Hey, firstly thanks for your interest in our work! I just ran this experiment again, the only difference was I used gpt-3.5-turbo instead of gpt-4, and the results are quite close to the one reported in the paper. Command: python src/main.py --dataset circo --split test --dataset-path $datapath --preload img_features captions mods --llm_prompt prompts.structural_modifier_prompt --clip ViT-bigG-14 Results:

Recall@10: 48.88
Recall@25: 63.25
Recall@50: 73.38

mAP@5: 25.77
mAP@10: 26.64
mAP@25: 29.05
mAP@50: 30.14

This is quite close to the result in the paper (mAP@5 of 26.77), I am guessing the minor difference in the result, would be due to the changing nature of the LLMs. Feel free to re-open the issue if you have any other concerns with this.

zhaojingj commented 4 months ago

I’m so interested in your work and would like to know more details In Table 1, ViT-G/14∗ CIReVL 26.77 27.59 29.96 31.03. Is this model ViT-bigG-14 or ViT-G-14? And the ViT-B/32 CIReVL 14.94 15.42 17.00 17.82, is this model uses OpenCLIP weights(laion 2B)?

sgk98 commented 4 months ago

Good question, we just realized recently that this actually makes a big difference. In the paper, the ViT-B/32 and the ViT-L/14 both use the OpenAI CLIP weights, and I believe you should be able to get very similar numbers to the ones reported in the paper if you rerun the command now.

Interestingly, the OpenCLIP models are actually much better for text-image retrieval, so if you use the OpenCLIP ViT-L-14, the mAP@5 is around 21 (as opposed to 18 for the OpenAI model).

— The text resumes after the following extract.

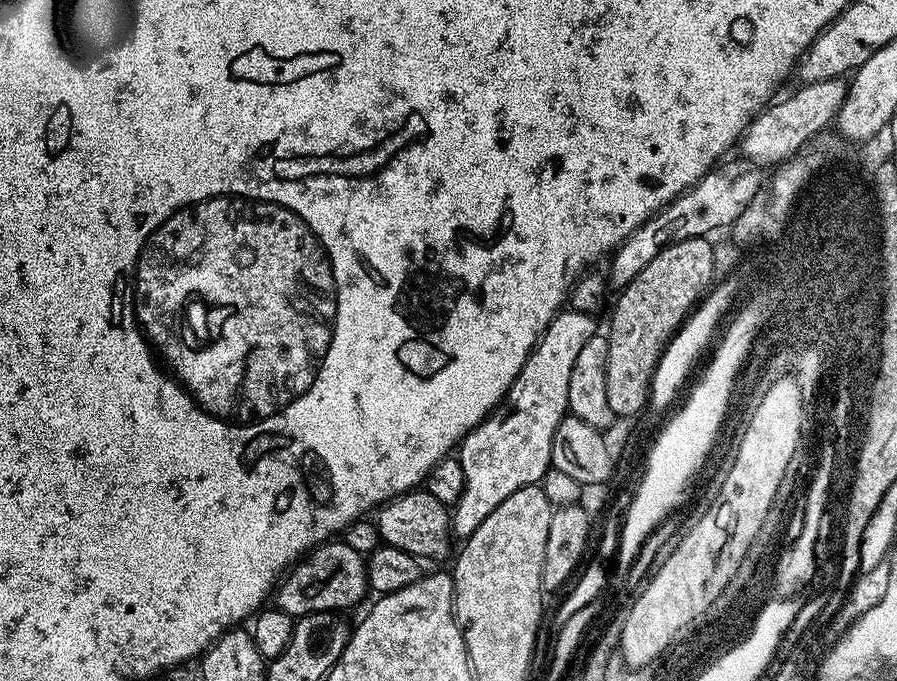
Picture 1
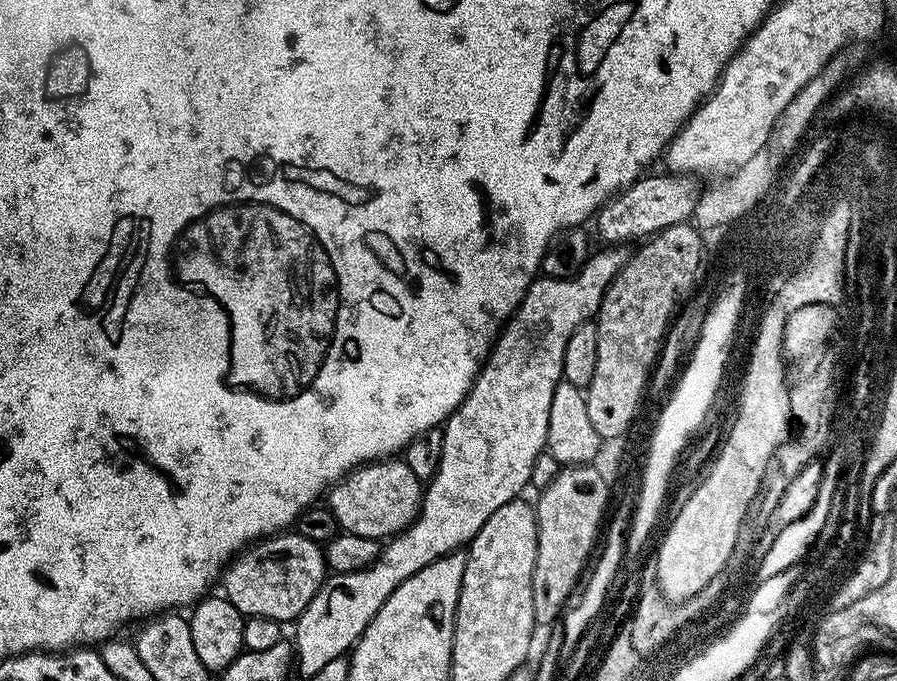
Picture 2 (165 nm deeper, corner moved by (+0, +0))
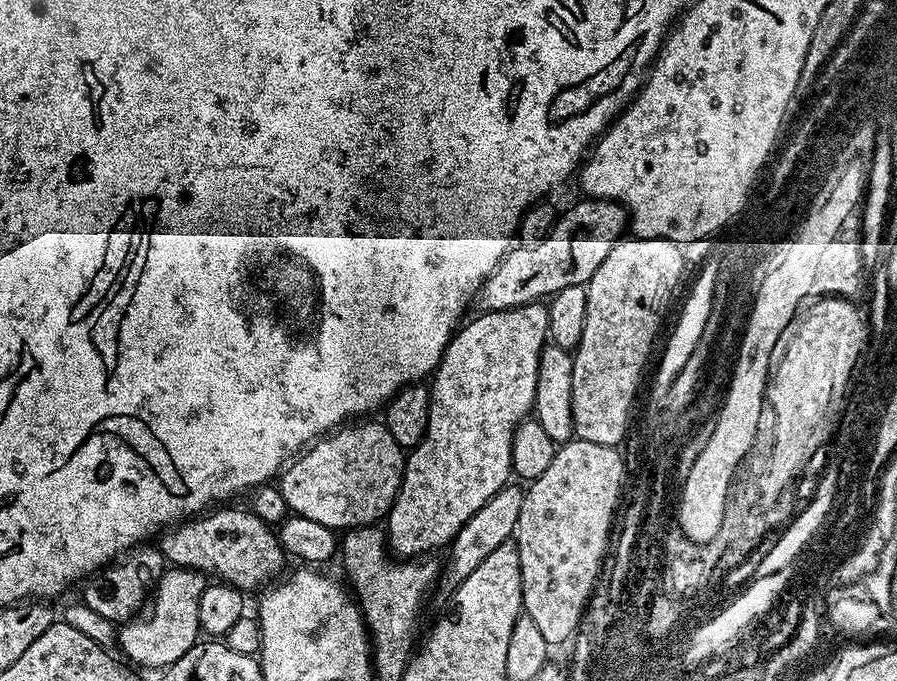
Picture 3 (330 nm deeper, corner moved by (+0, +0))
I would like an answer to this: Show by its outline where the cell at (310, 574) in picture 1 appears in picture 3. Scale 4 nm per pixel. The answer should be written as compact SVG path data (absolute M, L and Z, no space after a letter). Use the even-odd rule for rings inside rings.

On Fashion-IQ, these improvements from the OpenCLIP model are even more pronounced (>5 percentage point difference etc.).

For the G/14, we use the ViT-bigG-14 with the laion-2B weights which is what you can also see in src/main.py. And again, I believe this should be close enough to the reported results. The DataComp checkpoints or the EVA-CLIP models might perform even better, but we haven't tried that out.

I hope this helps, and I would be happy to hear from you about your experiments here!

zhaojingj commented 4 months ago

Thank you very much for your reply. Your work has given me a great inspiration in the application of LLMs in ZS-CIR. Wish you every success in your future research.